__DOCUMENT SECTION__.
*** Block opens ***

In a race that distance, things happen. I heard my own words about overcoming my biggest fears. When I tripped and fell at mile 3 and injured my hand and leg, and fell again at mile 33 I heard my own words.
"Fear is a liar”, "Just get up, and keep going. It will only hurt for a while. This is who you are, and this is what you do”.
I wrapped my hand and decided to not allow it into my head and kept going. I looked at my watch at every aid station, and I was ahead of my pace by 20 minutes, then 30, then 40. I just couldn’t believe how good I felt. I ate, I drank, and did everything as planned.
Then between miles 20-30, there was a big gap between aid stations, I ran out of food and water just before the big climb at mile 30. The grade up Thompson Peak was on a fire road that was so steep, at points you could reach out and touch the road. My legs locked up, and I was depleted and out of energy. Then I got very nauseous and didn’t want to eat anything. I struggled through. It was difficult to even run down the mountain without zig-zagging due to the grade, and it took me an hour and a half to clear those long 4.4 miles.

*** Block closes ***

Text extracted from each page
*** Block opens ***

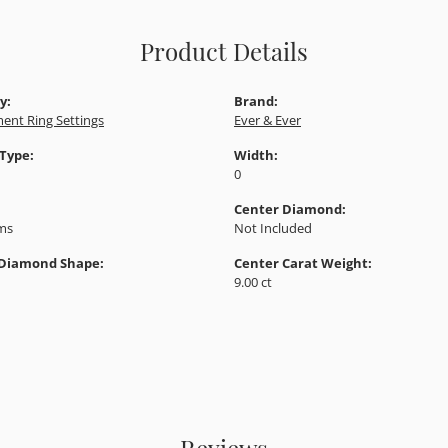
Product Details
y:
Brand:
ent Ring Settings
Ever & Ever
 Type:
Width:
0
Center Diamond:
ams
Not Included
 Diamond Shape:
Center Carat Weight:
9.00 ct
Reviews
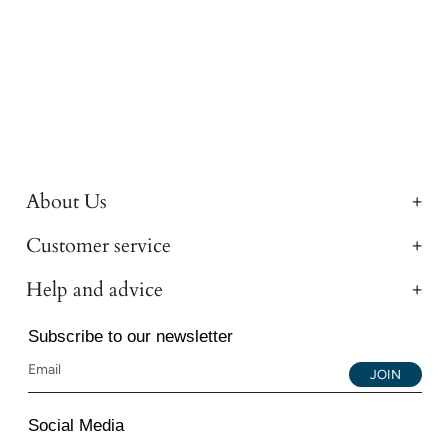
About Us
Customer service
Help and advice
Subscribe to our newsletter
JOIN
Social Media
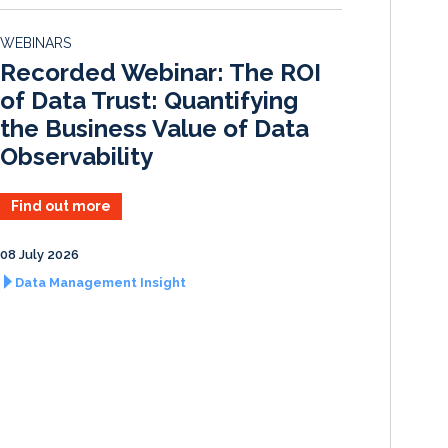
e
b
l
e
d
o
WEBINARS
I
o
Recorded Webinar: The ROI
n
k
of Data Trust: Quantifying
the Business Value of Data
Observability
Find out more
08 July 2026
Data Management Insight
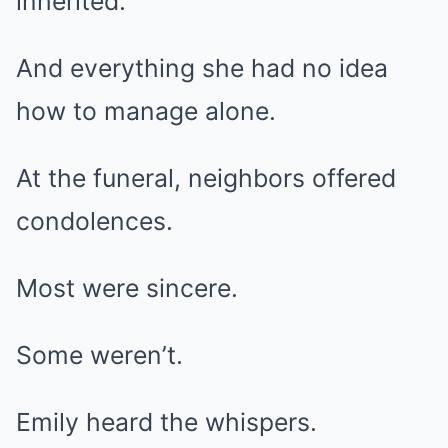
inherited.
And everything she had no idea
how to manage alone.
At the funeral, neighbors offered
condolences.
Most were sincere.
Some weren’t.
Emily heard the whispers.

*** Block closes ***
*** Block opens ***

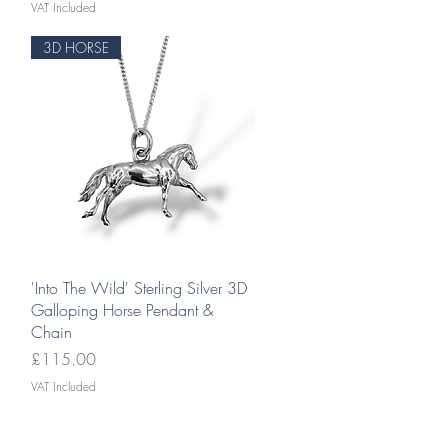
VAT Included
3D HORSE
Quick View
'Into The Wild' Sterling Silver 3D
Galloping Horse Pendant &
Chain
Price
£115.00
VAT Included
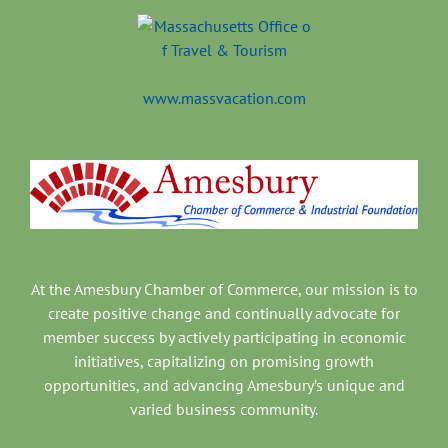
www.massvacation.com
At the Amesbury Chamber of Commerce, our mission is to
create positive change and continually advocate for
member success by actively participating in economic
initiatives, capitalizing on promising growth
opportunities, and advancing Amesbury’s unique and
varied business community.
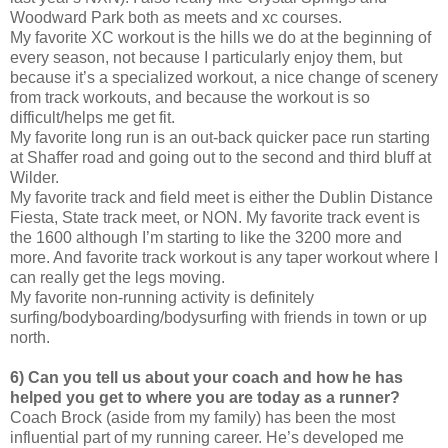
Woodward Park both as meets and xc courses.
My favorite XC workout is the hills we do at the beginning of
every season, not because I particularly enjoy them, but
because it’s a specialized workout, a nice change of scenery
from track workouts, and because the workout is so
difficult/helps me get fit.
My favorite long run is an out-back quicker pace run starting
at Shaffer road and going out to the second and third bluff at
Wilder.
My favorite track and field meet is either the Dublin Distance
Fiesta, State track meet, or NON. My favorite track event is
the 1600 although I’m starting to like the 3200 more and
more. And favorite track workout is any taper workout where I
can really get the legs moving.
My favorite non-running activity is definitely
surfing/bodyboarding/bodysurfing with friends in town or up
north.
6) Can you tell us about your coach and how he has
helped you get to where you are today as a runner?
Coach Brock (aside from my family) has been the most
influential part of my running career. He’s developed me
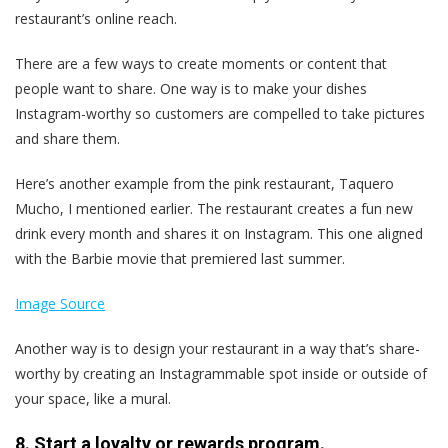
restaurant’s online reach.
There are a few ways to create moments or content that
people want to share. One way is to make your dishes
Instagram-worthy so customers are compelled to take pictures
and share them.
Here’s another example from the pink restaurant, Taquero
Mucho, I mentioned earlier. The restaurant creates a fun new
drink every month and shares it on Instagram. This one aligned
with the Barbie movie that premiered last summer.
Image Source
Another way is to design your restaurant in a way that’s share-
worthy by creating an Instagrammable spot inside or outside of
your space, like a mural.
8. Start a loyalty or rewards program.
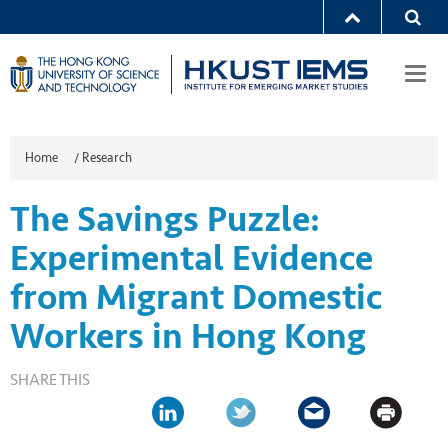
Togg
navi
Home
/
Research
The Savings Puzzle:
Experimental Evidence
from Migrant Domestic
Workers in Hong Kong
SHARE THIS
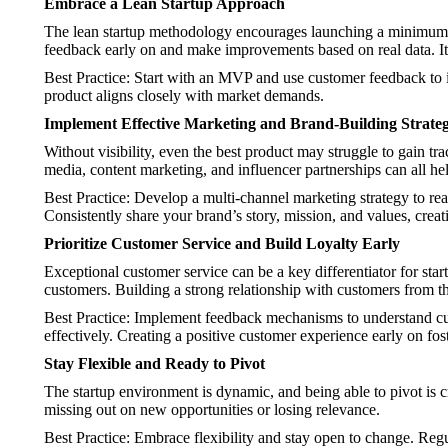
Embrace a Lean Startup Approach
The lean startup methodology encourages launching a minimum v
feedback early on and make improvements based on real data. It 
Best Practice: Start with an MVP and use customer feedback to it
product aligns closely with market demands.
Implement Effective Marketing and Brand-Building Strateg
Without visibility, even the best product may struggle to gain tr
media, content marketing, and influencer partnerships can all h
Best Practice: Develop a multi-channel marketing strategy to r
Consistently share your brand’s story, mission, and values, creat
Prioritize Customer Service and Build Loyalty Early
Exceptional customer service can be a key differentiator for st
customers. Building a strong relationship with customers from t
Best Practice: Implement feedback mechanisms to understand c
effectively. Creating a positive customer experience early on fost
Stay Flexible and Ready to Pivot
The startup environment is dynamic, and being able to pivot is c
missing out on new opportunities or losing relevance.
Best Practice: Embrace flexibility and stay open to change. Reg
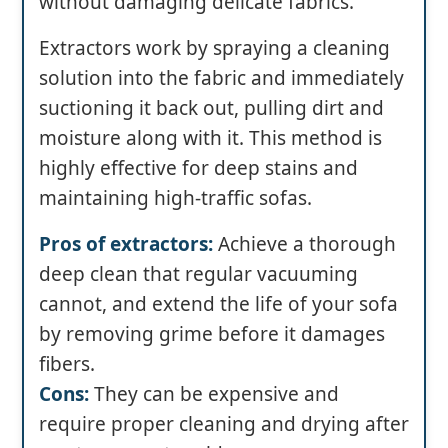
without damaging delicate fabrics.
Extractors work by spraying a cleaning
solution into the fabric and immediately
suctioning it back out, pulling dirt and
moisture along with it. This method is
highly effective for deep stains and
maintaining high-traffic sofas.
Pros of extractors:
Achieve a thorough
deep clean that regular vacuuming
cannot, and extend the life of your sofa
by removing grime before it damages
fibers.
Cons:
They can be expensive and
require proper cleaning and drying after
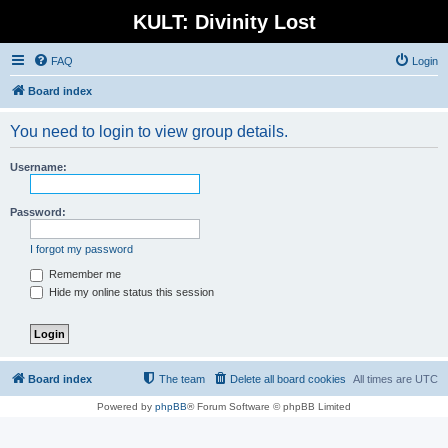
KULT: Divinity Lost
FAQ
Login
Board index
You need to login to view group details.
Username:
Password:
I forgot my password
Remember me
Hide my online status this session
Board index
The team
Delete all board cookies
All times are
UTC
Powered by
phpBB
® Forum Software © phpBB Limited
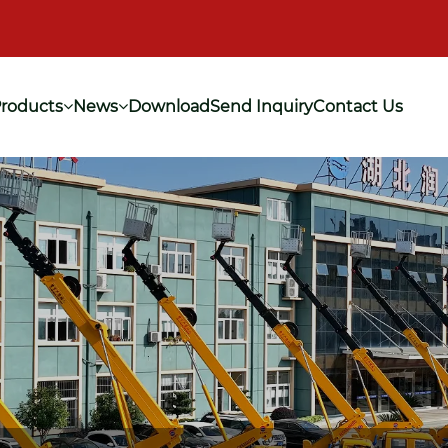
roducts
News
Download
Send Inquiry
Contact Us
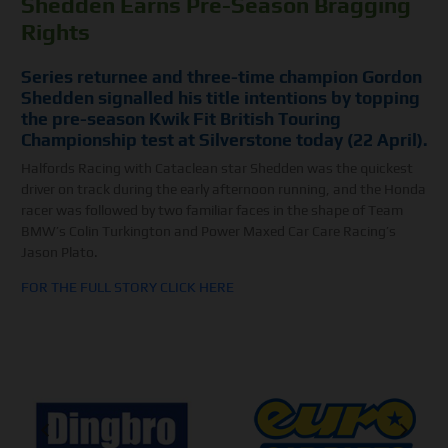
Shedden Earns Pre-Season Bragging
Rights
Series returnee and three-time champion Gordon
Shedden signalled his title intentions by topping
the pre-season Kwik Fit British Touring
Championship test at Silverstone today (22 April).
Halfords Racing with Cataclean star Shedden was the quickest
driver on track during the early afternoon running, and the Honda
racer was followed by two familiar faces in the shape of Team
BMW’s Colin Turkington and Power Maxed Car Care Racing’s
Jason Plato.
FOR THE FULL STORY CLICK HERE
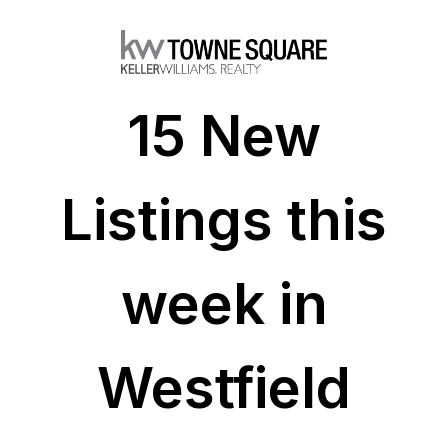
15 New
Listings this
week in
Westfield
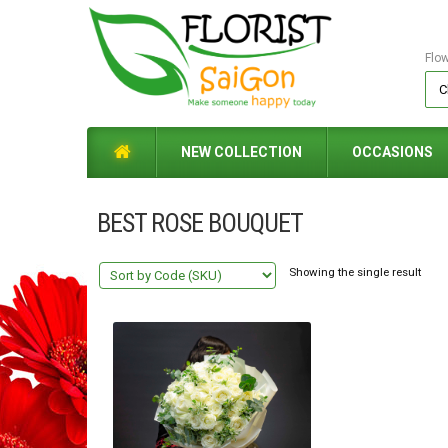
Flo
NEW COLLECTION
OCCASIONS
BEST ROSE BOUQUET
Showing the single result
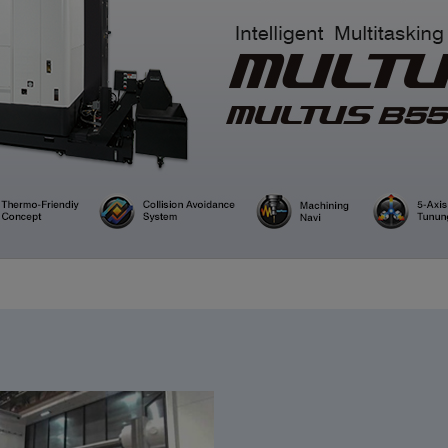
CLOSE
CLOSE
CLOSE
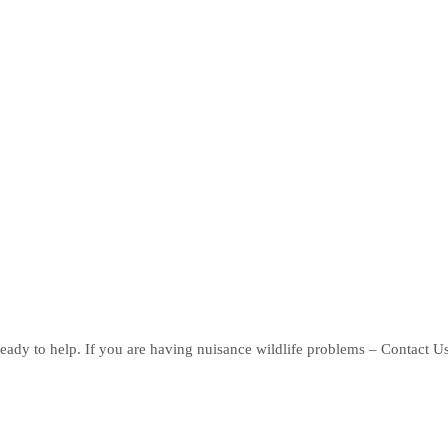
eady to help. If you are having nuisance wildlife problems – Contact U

*** Block closes ***

__WHAT YOU SHOULD DO__.
In the race account, how long did it take the runner to clear the 4.4 miles down the mountain? Answer using only the race account, not the items.

__EXERCISE RESULT__.
An hour and a half.